If a line in the records below contains the word "gian", copy it out.

(Information shown):
----------

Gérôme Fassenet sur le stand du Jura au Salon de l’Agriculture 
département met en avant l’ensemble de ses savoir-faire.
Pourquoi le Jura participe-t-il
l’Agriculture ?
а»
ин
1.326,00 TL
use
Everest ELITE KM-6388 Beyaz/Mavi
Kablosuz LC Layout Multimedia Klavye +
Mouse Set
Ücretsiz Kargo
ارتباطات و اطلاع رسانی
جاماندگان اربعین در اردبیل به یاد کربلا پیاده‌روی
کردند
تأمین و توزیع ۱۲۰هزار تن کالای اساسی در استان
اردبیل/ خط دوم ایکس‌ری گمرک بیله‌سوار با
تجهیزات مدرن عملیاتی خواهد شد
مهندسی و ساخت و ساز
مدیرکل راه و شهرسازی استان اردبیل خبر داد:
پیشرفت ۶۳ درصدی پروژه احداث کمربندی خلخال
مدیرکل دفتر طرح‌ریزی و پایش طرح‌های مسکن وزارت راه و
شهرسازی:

----------

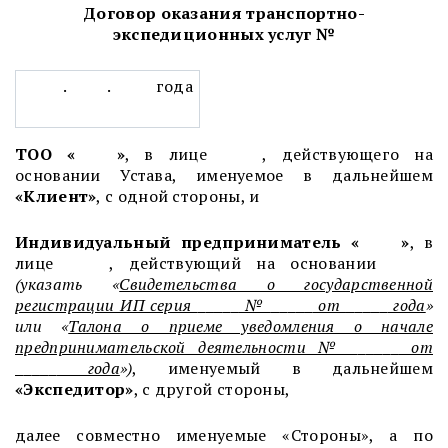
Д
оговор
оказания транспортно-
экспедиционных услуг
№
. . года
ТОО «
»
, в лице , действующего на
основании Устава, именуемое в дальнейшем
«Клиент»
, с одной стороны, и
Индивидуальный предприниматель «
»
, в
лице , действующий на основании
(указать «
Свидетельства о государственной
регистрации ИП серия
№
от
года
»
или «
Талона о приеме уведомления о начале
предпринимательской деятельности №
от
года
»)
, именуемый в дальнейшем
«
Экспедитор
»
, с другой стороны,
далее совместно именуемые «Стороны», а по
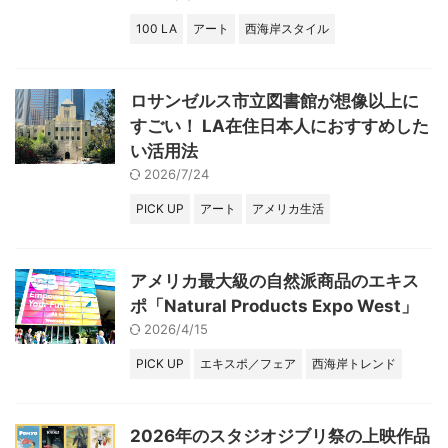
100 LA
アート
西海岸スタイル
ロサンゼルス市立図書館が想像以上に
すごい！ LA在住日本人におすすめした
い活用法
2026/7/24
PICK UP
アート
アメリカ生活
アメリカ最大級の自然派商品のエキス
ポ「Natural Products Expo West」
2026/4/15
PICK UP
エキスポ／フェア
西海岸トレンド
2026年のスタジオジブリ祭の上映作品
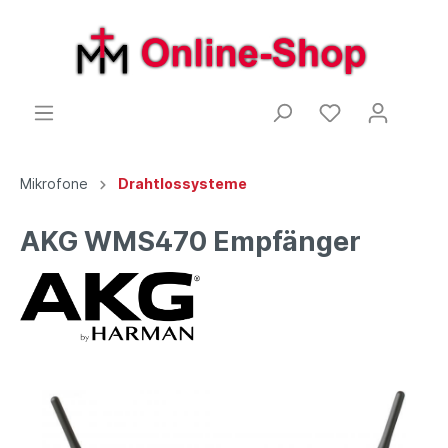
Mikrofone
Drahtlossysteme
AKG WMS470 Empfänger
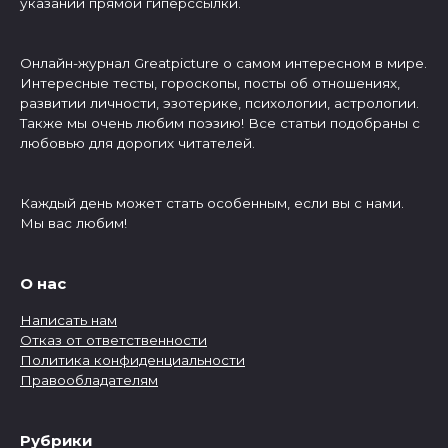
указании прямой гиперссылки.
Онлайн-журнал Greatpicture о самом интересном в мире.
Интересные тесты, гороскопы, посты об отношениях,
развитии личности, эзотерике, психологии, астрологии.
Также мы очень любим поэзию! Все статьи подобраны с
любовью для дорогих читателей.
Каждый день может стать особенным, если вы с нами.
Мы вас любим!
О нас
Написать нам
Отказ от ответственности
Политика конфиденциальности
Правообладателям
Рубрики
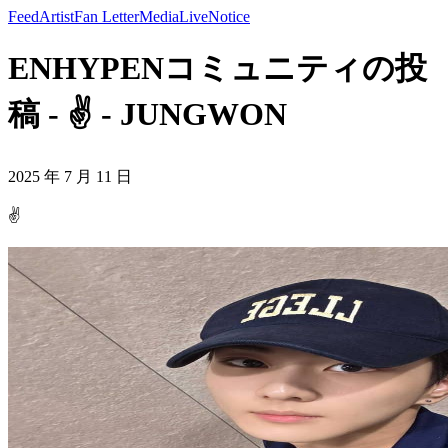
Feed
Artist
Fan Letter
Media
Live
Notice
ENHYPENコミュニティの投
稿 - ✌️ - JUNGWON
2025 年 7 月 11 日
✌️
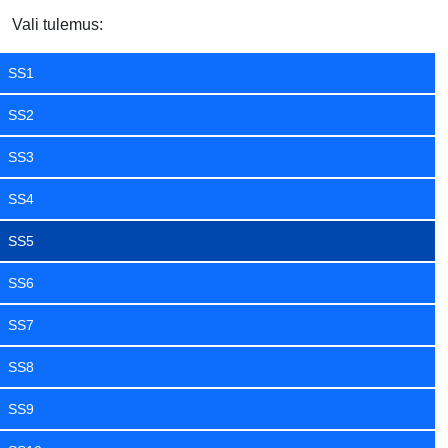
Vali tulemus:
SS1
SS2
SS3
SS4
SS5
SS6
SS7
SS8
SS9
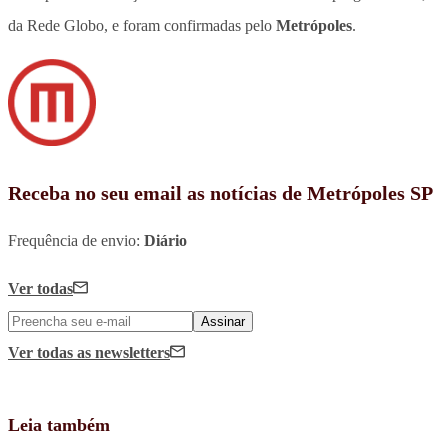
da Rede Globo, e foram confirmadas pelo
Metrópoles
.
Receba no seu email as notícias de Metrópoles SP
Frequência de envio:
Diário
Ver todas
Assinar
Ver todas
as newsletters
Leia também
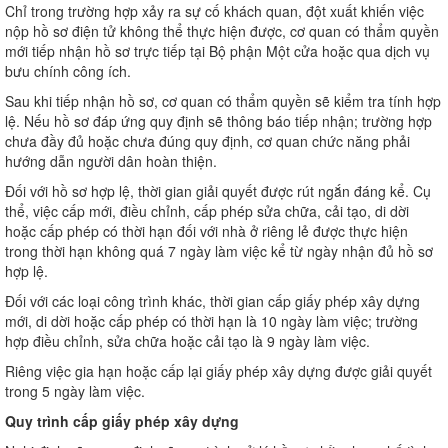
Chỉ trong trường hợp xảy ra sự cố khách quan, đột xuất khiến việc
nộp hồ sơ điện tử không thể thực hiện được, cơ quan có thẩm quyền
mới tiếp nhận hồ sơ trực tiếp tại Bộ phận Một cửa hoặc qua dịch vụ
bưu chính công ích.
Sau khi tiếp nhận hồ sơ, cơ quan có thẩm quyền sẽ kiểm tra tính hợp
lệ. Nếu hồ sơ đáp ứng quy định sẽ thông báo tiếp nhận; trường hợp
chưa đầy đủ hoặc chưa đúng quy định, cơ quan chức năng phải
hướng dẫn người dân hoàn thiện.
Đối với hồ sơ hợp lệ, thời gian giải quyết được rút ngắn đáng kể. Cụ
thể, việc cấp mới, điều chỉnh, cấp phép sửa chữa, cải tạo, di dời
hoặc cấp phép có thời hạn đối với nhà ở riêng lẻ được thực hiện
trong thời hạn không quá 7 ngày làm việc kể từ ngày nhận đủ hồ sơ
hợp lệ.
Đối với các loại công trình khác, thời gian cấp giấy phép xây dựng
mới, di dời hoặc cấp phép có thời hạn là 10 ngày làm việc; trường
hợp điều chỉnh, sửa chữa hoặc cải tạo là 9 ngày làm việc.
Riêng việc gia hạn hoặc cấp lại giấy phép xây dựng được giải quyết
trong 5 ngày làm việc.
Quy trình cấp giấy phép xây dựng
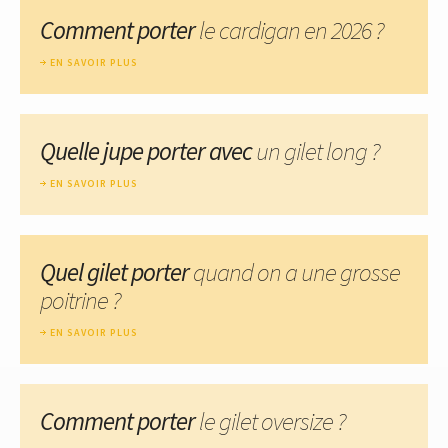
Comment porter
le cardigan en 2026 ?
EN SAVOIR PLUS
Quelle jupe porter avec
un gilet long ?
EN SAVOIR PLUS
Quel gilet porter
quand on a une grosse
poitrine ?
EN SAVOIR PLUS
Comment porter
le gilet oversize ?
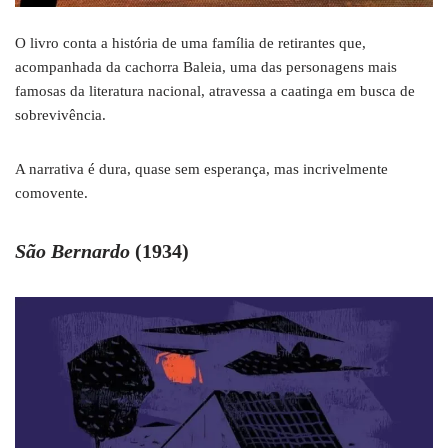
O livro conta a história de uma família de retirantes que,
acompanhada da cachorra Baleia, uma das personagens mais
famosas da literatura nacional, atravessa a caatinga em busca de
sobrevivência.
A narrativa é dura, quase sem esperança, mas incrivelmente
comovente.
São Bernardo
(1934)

----------

(Exercise result):
Đối với hồ sơ hợp lệ, thời gian giải quyết được rút ngắn đáng kể. Cụ
Đối với các loại công trình khác, thời gian cấp giấy phép xây dựng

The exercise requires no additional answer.